> **Il tuo compito**: Riporta parola per parola il passo dell'articolo sui green bond cinesi che inizia con "La prima metà del 2021 ha" e termina con "del debito green.".

La rinascita dei green bond cinesi conquista l’Occidente

La prima metà del 2021 ha visto il mercato dei green bond cinesi tornare a crescere dopo il calo subito durante la pandemia. Gli esperti di Fidelity International sottolineano alcune differenze rispetto agli altri mercati

La classifica riportata nell’ottobre 2021 dal Climate bond initative (Cbi) configura la Cina come il quarto paese al mondo per emissione di green bond allineati agli standard internazionali. È preceduta solamente da Stati Uniti, Germania e Francia. Alla luce di questi numeri, vi sono, secondo gli esperti di Fidelity International, opportunità d’investimento interessanti nel mercato cinese, specie nell’ambito del debito green.

Cosa sta accadendo sul mercato cinese

La pandemia da Covid-19 ha avuto chiare implicazioni per l’universo della finanza green cinese: ha interrotto una serie di cinque anni di crescita. Secondo quanto riportato dal Climate bond initative nel China state of the market 2020 report, l’emissione totale di green bond in Cina durante il 2020 ha subito un calo del 21% rispetto al 2019, portandosi a un valore di 44 miliardi di dollari (289,5 miliardi di renminbi) rispetto ai 55,8 miliardi (386 miliardi di renminbi) dell’anno precedente. Il trend si è però già invertito: con quasi 22 miliardi di dollari impiegati soltanto nella prima metà del 2021, il mercato delle obbligazioni green ha ricominciato a crescere. Stando ai dati del Sustainable debt market summary H1 2021 pubblicato dalla Cbi lo scorso settembre, la China Development Bank è al settimo posto tra i dieci maggiori emittenti di green bond al mondo.
“Oltre l’80% dei green bond cinesi sono onshore, ossia emessi per investitori nazionali e denominati in renminbi, mentre la restante parte è offerta attraverso l’Hong Kong Exchange principalmente in dollari” proseguono da Fidelity.

La sostenibilità come indicatore chiave di performance

Il mercato green in Cina è stato dominato da emittenti statali e investitori che seguono da vicino le direttive politiche del governo. Il volume dei green bond emessi nel 2020 da enti assistiti dal governo, infatti, rappresenta il 38% del totale. L’obiettivo annunciato alle Nazioni Unite nel settembre 2020 dal presidente Xi Jinping (e ribadito in corso di G20 a fine ottobre) di raggiungere il picco delle emissioni entro il 2030 e la “carbon neutrality” entro il 2060 ha fatto sì che le aziende statali (banche, gestori patrimoniali, imprese industriali) inserissero la sostenibilità tra i loro indicatori chiave di performance. “Dal lato dell’offerta, le unità governative e le imprese statali insieme rappresentano quasi il 90% dell’emissione di obbligazioni verdi onshore” affermano gli esperti Fidelity. “Poiché gli investimenti sostenibili e le considerazioni ambientali, sociali e di governance sono concetti relativamente nuovi nel paese, gli investitori obbligazionari del settore privato tendono a concentrarsi quasi esclusivamente sulla qualità del credito e sui rendimenti”.

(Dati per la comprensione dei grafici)
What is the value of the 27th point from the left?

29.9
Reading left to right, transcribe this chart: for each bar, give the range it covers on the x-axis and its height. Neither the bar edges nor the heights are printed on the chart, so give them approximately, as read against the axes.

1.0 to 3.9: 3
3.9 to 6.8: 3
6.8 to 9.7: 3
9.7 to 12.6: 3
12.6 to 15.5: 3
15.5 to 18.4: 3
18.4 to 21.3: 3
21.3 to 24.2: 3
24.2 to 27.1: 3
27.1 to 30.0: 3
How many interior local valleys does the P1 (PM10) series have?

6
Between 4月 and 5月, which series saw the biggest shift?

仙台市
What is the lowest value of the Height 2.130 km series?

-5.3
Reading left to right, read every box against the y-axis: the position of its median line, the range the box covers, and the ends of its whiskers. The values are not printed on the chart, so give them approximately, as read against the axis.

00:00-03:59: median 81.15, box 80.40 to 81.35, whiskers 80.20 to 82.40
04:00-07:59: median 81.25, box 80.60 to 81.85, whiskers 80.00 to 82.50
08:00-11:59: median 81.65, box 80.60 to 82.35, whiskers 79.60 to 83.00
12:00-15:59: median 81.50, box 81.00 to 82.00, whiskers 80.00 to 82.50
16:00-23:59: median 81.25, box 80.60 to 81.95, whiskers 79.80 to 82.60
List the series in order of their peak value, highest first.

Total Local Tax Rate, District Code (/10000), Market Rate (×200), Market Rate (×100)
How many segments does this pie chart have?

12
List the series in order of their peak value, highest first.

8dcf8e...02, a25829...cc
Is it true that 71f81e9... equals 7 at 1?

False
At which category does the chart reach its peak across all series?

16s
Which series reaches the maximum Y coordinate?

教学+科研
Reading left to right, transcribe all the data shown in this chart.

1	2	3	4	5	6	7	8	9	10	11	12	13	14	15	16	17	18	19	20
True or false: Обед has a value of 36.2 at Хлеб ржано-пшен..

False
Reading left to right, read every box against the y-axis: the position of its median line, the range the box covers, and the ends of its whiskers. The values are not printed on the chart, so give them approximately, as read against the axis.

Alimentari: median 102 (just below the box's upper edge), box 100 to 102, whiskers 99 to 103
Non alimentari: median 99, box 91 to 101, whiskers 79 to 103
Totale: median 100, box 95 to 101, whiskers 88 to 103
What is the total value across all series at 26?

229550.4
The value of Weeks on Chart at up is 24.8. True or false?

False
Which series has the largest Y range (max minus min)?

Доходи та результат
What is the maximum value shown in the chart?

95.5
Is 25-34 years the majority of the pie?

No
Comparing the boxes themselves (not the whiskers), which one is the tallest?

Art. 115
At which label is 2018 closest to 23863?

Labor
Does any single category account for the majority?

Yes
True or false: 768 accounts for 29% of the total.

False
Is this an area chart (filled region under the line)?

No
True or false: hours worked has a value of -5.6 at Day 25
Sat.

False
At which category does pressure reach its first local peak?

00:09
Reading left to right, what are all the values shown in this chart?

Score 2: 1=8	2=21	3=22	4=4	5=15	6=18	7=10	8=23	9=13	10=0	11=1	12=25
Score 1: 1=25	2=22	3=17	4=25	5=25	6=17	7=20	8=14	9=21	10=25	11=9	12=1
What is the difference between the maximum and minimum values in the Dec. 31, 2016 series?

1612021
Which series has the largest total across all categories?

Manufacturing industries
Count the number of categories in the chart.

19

> **Esercizio svolto**:
La prima metà del 2021 ha visto il mercato dei green bond cinesi tornare a crescere dopo il calo subito durante la pandemia. Gli esperti di Fidelity International sottolineano alcune differenze rispetto agli altri mercati

La classifica riportata nell’ottobre 2021 dal Climate bond initative (Cbi) configura la Cina come il quarto paese al mondo per emissione di green bond allineati agli standard internazionali. È preceduta solamente da Stati Uniti, Germania e Francia. Alla luce di questi numeri, vi sono, secondo gli esperti di Fidelity International, opportunità d’investimento interessanti nel mercato cinese, specie nell’ambito del debito green.